[Brief] Rewrite the pangolin article starting at the words "While ultimate blame" and ending after "perpetrator more innocent.", with "primary suspect" changed to "main suspect".
*** Text segment Section Begins ***
Revenge of the Pangolin

What on earth is a Pangolin?

I had never heard of one, until my dear cousin, Jeff Salz, sent me this article that he has recently published.
Jeff is a guy with a colorful and interesting past, having experienced a wide array of many ‘near death’ situations in his time. Here’s the article which I hope you will enjoy reading.

Do let me know what you think about it. To me, it sheds yet another light to ponder on with regard to the coronavirus COVID 19 pandemic that we’re all, globally, part of today.

Stay Safe
Stay in Place
Cover your Face
This too will Pass

 

Dr Jeff Salz Across Worlds

Dr Jeff Salz Across Worlds

Revenge of the Pangolin

Corona Time with the ‘World’s Most Unusual Mammal

It’s only a tragedy if nothing changes.

Pangolin

While ultimate blame has not been assigned for the source of our current pandemic, one unusual animal remains the primary suspect.  If found guilty, there will never have been a perpetrator more innocent.

The pangolin is so non-aggressive that it doesn’t even have teeth. Instead, it picks up insects with a sticky tongue longer than its entire body – including its elongated, snouty head.  It’s only mammal covered from head to toes in scales, the scales that are the gentle pangolin’s only defense. Feeling threatened it curls itself into a spiny ball – until it resembles something like a giant artichoke – emits a stinky fluid from its posterior and hopes for the best (don’t try this at home).

Timid loners, pangolin’s social life consists of a handful of meet-ups over course of a lifetime to mate and produce a litter which they raise as a couple for about two years. Sleeping by day in a cozy underground burrow, heading out at night to feast on ants and termites – a pangolin’s existence is solitary and largely uneventful.

Until now.

Newborn Pangolin at the Taipei Zoo

Newborn Pangolin at the Taipei Zoo

In recent years, an onslaught of loggers and farmers has led to extensive deforestation and habitat destruction. The new roadways bring hunters in search of exotic species to harvest for local and international consumption. The money is too good to resist. Pangolin flesh, valued up to $600 a kilogram, is a popular delicacy in the upscale restaurants of China and Vietnam.
*** Text segment Section Ends ***
*** Records supplied Section Begins ***
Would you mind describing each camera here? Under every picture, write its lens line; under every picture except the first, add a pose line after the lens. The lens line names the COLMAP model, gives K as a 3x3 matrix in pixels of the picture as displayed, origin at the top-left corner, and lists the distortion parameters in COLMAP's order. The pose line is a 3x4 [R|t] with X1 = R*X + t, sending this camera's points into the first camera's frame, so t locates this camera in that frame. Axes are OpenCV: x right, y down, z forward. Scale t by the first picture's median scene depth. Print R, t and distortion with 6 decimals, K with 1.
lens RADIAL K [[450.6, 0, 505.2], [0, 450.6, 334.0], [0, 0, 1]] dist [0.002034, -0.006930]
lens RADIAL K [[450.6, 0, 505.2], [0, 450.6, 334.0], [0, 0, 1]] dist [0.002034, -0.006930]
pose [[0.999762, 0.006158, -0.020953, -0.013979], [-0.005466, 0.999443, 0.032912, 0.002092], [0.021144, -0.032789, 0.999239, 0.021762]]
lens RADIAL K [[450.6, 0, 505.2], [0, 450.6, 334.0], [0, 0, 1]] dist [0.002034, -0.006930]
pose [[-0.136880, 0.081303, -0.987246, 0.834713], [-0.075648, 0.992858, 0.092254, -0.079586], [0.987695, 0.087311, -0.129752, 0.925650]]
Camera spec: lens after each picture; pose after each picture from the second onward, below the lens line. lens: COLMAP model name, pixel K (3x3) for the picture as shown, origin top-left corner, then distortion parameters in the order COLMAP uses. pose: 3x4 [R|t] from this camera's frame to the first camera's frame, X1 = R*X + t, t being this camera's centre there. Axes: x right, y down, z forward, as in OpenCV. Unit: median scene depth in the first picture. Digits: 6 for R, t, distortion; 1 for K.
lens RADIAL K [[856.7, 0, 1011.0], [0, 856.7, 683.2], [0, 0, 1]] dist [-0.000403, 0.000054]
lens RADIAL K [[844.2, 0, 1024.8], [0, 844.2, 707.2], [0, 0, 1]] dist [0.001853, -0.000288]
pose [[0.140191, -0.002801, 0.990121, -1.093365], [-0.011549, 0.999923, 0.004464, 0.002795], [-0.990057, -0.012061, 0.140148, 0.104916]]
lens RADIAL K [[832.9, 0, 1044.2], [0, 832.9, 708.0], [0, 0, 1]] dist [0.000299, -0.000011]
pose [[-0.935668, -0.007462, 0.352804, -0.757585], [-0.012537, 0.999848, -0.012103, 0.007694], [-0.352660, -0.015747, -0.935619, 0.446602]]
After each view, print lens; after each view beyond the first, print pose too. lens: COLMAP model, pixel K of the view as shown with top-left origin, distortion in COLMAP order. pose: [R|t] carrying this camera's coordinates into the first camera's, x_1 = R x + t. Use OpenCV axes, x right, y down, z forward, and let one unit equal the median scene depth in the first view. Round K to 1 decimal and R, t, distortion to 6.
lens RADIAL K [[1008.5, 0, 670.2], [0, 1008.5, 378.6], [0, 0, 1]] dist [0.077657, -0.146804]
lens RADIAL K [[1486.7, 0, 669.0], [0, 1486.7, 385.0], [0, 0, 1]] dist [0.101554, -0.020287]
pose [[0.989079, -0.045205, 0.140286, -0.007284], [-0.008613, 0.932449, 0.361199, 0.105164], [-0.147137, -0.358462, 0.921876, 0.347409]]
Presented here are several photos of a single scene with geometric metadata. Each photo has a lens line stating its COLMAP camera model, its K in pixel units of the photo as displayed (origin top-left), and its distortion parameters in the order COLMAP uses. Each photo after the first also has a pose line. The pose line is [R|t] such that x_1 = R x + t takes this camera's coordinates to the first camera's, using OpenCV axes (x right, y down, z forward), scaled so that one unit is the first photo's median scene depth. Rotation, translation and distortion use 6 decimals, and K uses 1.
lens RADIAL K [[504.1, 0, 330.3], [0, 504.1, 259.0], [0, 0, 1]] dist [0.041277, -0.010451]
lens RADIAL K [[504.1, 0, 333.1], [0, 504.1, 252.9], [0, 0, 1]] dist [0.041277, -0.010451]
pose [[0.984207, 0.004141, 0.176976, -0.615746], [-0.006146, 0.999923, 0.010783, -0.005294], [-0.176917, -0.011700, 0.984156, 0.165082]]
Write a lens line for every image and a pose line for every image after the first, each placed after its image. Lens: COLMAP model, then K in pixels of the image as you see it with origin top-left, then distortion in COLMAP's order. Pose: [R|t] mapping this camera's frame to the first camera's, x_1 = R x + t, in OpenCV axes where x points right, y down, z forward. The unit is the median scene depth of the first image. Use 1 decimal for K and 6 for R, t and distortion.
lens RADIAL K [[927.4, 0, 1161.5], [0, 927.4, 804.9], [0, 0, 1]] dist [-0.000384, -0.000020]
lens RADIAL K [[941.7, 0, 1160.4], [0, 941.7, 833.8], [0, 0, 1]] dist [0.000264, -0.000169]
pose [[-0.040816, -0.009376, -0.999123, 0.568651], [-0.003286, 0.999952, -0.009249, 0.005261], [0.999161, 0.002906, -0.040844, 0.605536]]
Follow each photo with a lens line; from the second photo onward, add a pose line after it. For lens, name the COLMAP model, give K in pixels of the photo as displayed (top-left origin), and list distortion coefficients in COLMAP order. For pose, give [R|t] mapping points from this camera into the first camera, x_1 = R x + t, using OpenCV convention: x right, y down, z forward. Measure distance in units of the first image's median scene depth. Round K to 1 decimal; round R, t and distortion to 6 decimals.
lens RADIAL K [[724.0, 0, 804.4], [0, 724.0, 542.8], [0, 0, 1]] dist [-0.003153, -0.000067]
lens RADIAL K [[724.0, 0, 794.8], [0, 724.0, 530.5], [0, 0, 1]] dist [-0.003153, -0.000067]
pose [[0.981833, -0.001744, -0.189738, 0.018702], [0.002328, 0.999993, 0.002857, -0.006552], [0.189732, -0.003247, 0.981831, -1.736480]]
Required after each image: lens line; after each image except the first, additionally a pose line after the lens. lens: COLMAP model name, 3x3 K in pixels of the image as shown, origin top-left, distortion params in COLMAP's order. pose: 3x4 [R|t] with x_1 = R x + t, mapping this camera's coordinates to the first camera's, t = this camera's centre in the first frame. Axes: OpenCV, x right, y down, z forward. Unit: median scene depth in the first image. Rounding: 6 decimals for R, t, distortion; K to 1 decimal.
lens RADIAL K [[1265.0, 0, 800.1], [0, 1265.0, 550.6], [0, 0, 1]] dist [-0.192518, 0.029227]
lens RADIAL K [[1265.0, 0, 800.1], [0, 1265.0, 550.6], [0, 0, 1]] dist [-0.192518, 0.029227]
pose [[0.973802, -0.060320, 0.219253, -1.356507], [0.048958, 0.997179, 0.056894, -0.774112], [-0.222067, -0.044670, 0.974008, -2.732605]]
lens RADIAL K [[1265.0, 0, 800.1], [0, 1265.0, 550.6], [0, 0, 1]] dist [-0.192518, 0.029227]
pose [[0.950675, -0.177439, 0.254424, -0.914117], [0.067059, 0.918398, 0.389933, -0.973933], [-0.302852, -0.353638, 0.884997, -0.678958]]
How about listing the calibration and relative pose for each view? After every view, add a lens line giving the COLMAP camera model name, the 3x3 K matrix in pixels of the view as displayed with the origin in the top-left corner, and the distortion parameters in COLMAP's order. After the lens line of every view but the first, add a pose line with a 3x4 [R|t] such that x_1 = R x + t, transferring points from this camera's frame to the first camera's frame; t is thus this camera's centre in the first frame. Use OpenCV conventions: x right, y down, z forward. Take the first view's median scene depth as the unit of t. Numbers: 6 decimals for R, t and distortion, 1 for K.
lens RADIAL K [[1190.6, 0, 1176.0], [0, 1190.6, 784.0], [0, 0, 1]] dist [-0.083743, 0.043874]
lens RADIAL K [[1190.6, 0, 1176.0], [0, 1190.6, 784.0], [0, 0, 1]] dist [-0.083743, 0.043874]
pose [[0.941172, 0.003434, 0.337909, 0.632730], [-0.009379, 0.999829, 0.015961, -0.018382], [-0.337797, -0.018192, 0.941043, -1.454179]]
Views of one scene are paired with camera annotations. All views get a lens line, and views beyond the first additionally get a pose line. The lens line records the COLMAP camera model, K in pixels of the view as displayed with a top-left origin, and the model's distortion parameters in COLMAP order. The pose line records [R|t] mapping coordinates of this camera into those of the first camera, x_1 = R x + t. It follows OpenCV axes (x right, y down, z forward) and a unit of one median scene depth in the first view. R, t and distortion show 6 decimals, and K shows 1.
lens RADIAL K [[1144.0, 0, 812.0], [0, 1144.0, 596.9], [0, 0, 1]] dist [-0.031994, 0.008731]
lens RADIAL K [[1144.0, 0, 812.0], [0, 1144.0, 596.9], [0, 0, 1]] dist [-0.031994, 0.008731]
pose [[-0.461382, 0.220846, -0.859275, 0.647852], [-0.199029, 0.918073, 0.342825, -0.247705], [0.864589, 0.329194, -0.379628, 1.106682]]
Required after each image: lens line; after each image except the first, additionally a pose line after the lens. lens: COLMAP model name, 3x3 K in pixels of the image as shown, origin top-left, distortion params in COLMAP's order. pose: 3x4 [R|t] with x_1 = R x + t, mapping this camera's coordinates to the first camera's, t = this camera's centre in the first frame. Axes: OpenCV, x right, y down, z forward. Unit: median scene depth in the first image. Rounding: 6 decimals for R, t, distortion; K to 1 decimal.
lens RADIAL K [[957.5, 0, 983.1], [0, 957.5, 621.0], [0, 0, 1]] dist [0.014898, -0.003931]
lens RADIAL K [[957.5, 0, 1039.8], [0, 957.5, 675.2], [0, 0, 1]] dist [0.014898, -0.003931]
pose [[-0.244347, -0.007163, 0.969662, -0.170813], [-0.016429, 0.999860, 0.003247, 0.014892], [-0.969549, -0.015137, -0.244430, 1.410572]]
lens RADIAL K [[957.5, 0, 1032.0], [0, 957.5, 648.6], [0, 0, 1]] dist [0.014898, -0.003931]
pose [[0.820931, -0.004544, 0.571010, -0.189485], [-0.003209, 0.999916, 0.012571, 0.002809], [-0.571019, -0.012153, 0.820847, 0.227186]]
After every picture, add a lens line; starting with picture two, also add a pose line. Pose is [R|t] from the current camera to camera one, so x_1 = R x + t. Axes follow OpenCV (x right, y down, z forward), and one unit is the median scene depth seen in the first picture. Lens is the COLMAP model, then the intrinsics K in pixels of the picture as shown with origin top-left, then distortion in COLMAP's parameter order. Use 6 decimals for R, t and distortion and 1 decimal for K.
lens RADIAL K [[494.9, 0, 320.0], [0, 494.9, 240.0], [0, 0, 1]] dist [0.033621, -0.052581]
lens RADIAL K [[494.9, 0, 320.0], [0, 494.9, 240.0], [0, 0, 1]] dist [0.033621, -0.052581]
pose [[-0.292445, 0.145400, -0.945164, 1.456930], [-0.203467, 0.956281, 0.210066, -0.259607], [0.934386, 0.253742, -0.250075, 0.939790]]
*** Records supplied Section Ends ***
[Task result]
While ultimate blame has not been assigned for the source of our current pandemic, one unusual animal remains the main suspect.  If found guilty, there will never have been a perpetrator more innocent.